Partie 44

Même dans les cuisines, la tension est palpable : comment réagir lorsqu'une partie de la stratosphère menace de s'écrouler sur nos têtes ? Et encore, nous avons de la chance aux Falaises Sanglantes : nous sommes loin du point de chute. Dire que les armées se déploient en terres de Narraca... Ils se prendront les météorites de plein fouet. Malgré notre éloignement géographique, je crains que les conséquences de ce cataclysme n'atteignent les terres de Fanyarë, bien plus proches que les nôtres. Püpe et ma fille risquent de ne pas s'en sortir.
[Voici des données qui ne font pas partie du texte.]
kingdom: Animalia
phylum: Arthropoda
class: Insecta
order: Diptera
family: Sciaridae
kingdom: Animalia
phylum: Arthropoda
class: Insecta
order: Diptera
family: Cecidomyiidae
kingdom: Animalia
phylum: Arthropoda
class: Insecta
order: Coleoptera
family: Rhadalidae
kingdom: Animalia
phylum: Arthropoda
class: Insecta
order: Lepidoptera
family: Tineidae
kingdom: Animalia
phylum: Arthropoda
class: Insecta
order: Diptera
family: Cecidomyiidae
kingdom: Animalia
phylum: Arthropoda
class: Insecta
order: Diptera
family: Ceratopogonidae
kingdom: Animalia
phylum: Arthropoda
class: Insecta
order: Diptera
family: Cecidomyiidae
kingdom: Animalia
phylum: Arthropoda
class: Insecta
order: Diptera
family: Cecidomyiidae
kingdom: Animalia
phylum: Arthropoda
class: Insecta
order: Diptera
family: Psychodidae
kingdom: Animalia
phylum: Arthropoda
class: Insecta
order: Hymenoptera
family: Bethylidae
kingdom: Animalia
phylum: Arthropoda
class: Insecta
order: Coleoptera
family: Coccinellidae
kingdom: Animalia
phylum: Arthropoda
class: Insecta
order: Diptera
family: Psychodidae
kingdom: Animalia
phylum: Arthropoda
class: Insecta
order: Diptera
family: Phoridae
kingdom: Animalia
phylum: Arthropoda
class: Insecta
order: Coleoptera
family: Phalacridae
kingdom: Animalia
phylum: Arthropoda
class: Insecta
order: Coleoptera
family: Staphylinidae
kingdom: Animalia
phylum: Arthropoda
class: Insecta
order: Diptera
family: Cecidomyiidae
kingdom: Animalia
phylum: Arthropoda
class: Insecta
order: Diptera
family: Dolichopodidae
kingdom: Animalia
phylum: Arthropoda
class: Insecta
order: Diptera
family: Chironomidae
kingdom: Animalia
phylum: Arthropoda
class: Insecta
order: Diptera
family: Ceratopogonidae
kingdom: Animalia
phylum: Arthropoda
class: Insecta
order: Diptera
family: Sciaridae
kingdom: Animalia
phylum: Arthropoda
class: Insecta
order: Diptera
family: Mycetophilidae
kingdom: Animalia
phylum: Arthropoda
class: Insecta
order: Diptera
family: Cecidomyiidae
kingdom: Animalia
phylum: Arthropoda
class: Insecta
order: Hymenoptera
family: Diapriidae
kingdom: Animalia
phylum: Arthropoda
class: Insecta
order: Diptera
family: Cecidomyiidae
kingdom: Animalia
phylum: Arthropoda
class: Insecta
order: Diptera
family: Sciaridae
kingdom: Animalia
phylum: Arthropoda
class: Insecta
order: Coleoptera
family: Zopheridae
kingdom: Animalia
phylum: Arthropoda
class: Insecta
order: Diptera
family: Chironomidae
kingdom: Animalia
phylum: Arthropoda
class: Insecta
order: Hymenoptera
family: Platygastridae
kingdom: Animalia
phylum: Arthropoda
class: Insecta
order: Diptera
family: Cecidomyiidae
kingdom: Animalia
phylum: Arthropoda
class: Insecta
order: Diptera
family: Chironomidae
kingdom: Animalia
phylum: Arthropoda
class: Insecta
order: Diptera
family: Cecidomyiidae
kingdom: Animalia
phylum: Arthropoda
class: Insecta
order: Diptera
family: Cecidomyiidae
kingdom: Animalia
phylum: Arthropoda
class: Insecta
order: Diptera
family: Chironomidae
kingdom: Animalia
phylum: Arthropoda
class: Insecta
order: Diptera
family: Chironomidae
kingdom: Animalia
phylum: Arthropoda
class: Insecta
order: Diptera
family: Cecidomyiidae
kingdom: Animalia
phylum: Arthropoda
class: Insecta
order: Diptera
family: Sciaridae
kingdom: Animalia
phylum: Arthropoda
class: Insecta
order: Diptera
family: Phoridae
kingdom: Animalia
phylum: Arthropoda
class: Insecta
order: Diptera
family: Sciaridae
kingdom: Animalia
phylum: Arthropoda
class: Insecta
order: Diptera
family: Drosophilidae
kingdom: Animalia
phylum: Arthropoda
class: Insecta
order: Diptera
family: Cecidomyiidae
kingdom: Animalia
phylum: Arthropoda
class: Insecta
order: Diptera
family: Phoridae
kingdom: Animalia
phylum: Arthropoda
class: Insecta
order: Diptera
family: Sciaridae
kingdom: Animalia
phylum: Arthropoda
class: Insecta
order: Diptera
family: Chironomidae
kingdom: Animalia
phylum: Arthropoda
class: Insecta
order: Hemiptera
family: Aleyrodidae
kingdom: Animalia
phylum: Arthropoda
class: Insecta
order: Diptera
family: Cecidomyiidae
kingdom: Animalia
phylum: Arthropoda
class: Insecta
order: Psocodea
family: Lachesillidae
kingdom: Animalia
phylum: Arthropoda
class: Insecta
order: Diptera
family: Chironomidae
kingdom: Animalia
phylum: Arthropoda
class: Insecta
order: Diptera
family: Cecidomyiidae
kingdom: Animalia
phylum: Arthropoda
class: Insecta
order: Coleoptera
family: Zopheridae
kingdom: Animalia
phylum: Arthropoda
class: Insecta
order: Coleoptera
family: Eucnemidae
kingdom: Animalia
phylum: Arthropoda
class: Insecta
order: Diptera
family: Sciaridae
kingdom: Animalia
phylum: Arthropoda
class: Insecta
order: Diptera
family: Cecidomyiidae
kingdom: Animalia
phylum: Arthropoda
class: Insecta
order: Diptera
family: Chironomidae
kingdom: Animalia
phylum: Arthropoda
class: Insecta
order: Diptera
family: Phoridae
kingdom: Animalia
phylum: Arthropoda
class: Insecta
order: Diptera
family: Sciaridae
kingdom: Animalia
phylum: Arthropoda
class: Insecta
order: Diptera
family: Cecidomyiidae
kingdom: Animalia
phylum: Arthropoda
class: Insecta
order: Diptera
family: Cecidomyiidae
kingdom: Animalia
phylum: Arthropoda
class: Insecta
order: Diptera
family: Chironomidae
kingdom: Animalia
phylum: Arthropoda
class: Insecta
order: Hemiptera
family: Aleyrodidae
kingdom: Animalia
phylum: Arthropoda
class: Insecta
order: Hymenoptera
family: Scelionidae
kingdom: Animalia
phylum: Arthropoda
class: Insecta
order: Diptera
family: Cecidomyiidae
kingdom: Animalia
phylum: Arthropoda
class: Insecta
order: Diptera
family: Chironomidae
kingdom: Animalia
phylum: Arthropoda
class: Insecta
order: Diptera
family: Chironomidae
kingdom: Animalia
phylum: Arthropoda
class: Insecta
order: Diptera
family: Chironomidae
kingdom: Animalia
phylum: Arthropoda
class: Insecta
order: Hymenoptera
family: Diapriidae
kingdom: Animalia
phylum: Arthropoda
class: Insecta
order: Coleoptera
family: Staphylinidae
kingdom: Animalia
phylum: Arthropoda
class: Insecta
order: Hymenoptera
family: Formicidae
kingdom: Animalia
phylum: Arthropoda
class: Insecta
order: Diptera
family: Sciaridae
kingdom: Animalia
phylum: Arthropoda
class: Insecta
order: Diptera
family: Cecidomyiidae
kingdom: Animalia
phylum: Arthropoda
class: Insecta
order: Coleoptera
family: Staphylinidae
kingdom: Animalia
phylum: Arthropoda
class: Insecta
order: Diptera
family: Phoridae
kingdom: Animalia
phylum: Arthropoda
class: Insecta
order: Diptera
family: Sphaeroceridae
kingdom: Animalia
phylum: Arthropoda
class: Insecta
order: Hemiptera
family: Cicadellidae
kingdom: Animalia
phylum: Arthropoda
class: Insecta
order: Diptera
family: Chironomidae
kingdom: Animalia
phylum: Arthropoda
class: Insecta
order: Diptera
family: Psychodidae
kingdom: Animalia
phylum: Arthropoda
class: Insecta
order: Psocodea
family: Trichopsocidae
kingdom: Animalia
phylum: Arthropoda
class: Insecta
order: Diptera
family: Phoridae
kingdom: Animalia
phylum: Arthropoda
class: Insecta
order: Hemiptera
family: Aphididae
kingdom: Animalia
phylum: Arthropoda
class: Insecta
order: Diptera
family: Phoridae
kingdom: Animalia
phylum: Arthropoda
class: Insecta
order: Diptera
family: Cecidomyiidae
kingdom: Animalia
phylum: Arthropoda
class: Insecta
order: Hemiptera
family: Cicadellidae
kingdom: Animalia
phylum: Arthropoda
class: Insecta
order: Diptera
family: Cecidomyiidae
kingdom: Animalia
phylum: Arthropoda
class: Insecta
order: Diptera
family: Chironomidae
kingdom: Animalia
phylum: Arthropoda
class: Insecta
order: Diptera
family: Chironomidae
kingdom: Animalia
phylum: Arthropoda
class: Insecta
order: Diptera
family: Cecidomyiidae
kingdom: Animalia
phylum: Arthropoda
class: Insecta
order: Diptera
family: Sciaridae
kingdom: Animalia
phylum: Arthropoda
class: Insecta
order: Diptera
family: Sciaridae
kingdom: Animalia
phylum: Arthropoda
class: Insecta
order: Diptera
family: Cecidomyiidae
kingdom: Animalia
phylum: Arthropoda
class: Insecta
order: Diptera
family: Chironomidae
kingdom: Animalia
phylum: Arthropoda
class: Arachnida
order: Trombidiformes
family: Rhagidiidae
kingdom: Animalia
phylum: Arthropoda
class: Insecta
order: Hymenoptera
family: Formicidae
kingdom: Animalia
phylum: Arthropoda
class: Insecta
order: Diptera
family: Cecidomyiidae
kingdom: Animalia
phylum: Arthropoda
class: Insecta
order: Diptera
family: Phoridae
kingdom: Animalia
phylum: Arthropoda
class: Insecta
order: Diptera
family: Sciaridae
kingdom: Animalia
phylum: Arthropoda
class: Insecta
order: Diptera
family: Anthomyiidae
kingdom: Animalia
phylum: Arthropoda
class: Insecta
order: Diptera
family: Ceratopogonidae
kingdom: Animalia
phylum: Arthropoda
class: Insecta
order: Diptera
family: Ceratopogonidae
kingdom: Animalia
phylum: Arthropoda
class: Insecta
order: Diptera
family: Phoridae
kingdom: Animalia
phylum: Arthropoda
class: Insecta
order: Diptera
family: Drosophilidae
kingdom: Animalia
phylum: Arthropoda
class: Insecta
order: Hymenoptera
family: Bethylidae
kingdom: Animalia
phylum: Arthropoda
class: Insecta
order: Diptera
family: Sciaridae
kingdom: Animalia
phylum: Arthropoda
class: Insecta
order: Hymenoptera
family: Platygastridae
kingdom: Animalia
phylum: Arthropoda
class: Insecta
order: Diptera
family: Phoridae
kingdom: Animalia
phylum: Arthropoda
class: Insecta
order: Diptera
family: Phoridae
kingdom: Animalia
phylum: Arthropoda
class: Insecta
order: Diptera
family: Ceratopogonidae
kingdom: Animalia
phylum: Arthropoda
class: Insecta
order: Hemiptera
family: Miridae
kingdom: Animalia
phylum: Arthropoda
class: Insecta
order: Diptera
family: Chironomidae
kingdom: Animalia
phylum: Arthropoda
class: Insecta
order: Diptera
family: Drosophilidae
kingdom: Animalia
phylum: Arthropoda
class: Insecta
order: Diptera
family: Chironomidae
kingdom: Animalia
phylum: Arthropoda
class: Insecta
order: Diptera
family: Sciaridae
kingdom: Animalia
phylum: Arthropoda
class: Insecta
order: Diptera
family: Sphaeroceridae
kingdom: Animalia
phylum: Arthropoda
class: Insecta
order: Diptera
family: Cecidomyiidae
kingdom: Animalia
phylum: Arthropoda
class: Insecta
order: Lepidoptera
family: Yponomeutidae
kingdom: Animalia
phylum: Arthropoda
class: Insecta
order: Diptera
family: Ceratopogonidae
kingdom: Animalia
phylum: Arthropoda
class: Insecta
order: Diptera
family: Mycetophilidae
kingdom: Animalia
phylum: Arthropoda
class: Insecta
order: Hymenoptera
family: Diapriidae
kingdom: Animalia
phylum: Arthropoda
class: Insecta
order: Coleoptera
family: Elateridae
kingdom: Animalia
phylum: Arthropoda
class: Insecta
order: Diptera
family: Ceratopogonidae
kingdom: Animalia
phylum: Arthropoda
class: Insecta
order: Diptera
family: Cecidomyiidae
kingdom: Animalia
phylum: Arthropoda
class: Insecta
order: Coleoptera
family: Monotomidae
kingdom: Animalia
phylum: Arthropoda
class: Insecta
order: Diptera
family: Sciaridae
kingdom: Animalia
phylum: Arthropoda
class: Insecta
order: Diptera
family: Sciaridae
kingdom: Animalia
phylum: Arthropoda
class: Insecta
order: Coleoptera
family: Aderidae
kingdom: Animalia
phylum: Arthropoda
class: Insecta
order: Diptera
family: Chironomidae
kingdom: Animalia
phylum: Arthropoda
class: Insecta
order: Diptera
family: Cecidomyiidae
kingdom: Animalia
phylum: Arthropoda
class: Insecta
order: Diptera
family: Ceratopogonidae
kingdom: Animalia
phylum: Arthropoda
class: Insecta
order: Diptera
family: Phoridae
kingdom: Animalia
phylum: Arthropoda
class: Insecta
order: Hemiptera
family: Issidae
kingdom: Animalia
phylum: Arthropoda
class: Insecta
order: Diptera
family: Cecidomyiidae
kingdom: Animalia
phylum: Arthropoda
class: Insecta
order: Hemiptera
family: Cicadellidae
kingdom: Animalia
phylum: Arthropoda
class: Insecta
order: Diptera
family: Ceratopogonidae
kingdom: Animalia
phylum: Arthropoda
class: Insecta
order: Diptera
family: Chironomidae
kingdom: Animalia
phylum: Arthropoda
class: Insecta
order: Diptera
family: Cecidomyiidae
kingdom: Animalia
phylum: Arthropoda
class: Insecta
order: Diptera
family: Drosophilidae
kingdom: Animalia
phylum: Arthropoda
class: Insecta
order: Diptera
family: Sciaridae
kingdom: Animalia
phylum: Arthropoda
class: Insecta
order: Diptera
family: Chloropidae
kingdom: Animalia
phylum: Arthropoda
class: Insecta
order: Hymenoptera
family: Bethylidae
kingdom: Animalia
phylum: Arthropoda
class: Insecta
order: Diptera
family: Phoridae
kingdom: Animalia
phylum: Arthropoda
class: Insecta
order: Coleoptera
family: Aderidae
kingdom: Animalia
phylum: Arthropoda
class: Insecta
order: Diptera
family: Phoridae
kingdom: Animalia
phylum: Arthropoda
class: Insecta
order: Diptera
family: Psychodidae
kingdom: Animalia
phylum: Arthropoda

De toutes façons, je ne peux rien faire pour elles. Ma vie ne s'accordera jamais avec la leur. Plus le temps passe et plus je me dis que je ne les retrouverai pas. C'est ainsi. La vie ne s'inspire pas des grands romans où les héros se rejoignent à la fin. Il faut apprendre à tourner la page, à continuer sa vie sans se retourner désespérément en arrière. Mon destin est de suivre mon maître dans sa déchéance et je le suivrai.

En ce moment, le palais est extrêmement calme. La quasi-totalité des elfes sont partis pour la bataille finale. Et le reste de la cour s'est rendu à la capitale, attendant anxieusement le retour des armées.

Avec Maril et Tampë, nous engloutissons les dernières miettes de notre repas. Nous avons la ferme intention de profiter de l'absence des elfes.

— Tu ne veux pas remplir le pichet, Binou ? me demande mon ami en secouant sa chevelure rouge.

— Je n'ai pas soif.

— Mais nous, si, rétorque Maril, en plus, je croyais que tu étais plus porté sur la bouteille, ces dernières années.

— Justement, Currunas m'a imposé un régime : je risque une « éventration ».

— En même temps, ajoute Tampë, tu n'avais pas qu'à t'attacher à la bonne de chambre ; tout ça c'est de sa faute.

Je m'énerve :

— Cela n'a rien à voir !

Tampë n'a jamais apprécié Püpe et ne comprend pas comment je ne partage pas cette répulsion. Il m'a profondément agacé : je déteste repenser ainsi à ce passé heureux et insouciant.

— Je pars pour les caves, décrété-je en empoignant la cruche.

— Sage idée ! s'exclame Maril.

Imbéciles. Ils ne pensent qu'à boire alors que le monde s'écroule.

Je descends les marches. Pourquoi ai-je accepté de me rendre dans les caves ? Cet endroit me révulse. Je m'y perds à chaque fois. Et voilà ! J'aurais dû tourner à droite. Non à gauche. Merde. Demi-tour. Je me rappelle pas de ces murs... Ah, un escalier. Zut, je continue à plonger dans les profondeurs de la forteresse. Qui a bien pu construire toutes ces galeries ? Des gnomes, sans aucun doute. Une porte entrouverte se présente à moi et je m'y aventure.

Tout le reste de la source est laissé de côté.